The weather was everything you don’t want on race day: rain coming down in sheets so hard it bounced and winds that make standing straight a challenge not to be messed with. The start line was on the beach with a clear stretch of hard wet sand to the estuary which wound up just above my knees deep. This river crossing was what I was most apprehensive about due to the cold I anticipated (I had no idea how shit my head torch was at this point). I don’t think I need to explain the cold; it was as cold as you most likely imagine it to have been complimented with lashings of wind and pelting rain pellets trying to penetrate your skin. This was a moment for using mindfulness to zone out of some sensations and into the task in hand. I breathed through it slowly and focused on the water just ahead of me. Each time after a while, the water became more shallow again as I waded towards the other side.
The crowd were all seemingly very friendly with numerous encouragements of “well done” more times than I can remember by other runners who were essentially lapping me on the return loop. This was all very friendly and well meaning, but with the course being a turn around loop I did feel rather inadequate and uncomfortable with my own performance. I know I often says “comparison is the thief of joy” and I stand by that statement. It really is, however after a while, and once I got to the turn around point it was just me and the woodland trail running along the estuary.
I really enjoyed the peace and quiet of the trail and it was a really nice antidote to a week of exams, excessive socializing and generally being quite busy.

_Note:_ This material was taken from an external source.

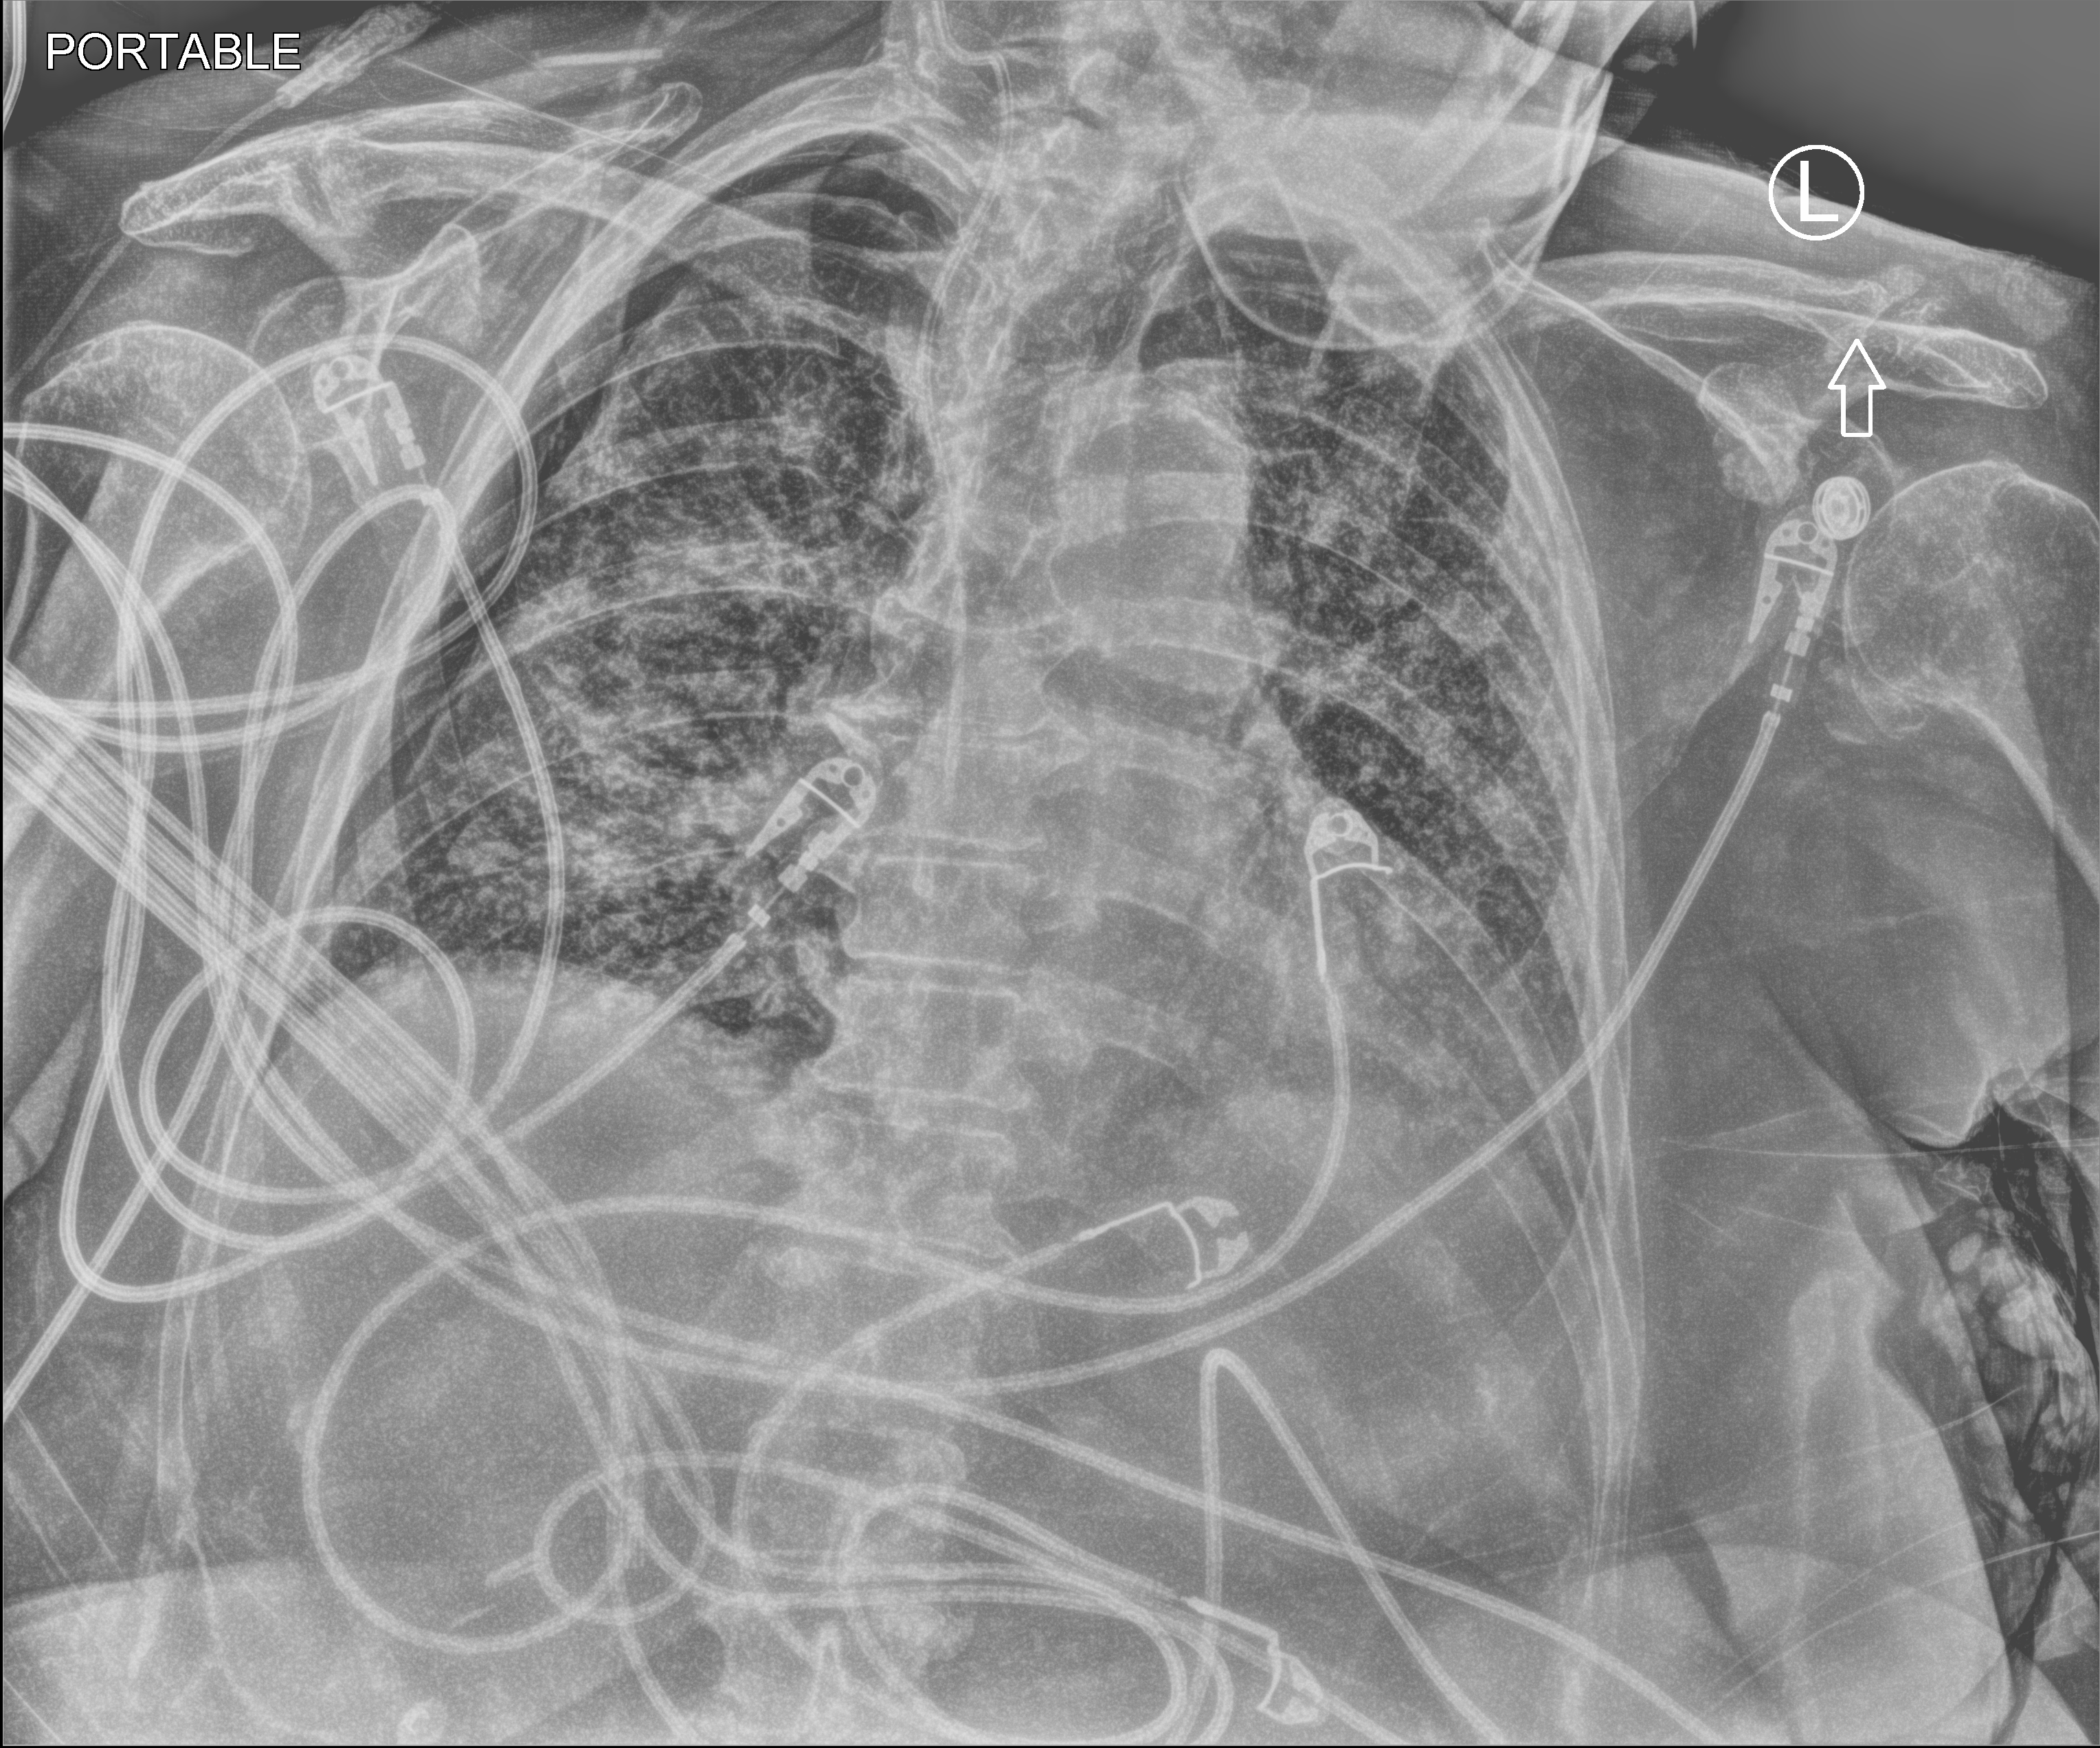
Chest X-ray (portable), anteroposterior (AP) projection. Patient hospitalised with COVID-19; female, aged 75–90 years.
Admission-level facts for this patient (not findings on this image; timing relative to this image not recorded): admitted to intensive care during this hospital stay: no; smoking status (admission record): former.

Even when I was alone in the pitch black with just my phone torch I was able to take this in my stride. My head torch died, although was also absolutely useless even when it was working. The only sounds were birds, the flowing water that morphed into waves and strong winds as I edged closer to the beach again, the creaking of enormous trees swaying in the wind and my feet squelching along the trail.
With this being the area I grew up in, being in the woods after dark is nothing new to me. I spent half of my teenage years deep in the woods at night with my friends in these areas. A trip down memory lane was the initial attraction of this race for me, and in bringing me some of the calm I found in woodland when I was younger it served it’s purpose well.

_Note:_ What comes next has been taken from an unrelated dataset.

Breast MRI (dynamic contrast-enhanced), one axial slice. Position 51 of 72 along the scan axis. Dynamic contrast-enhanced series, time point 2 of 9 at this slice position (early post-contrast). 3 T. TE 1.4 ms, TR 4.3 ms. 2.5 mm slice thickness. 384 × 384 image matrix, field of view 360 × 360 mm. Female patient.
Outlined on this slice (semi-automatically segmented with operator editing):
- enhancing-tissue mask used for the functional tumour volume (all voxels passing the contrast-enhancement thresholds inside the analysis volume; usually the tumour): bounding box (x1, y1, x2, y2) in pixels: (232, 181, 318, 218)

The final stretch across the sand was the most difficult stretch despite being essentially flat and able to see the lights of the end up the hill. It was at this point that I kept imagining myself on a documentary about my life and running, and imagining how the people on Gogglebox would be cheering me on through the wind and rain. Having an imaginary cheer team from the warmth of their imaginary sofas whilst I faced the elements seemed to really help. A hot chocolate in the refurbished old school house was a good end to a grueling and good day out.
Although this won’t go down as a best performance run it is definitely a learning curve and experience under my belt kind of run. Maybe next year I won’t have the apprehension about crossing such deep cold water. To top it off, I saw some crabs in the estuary water – now there’s something you don’t so on a road race.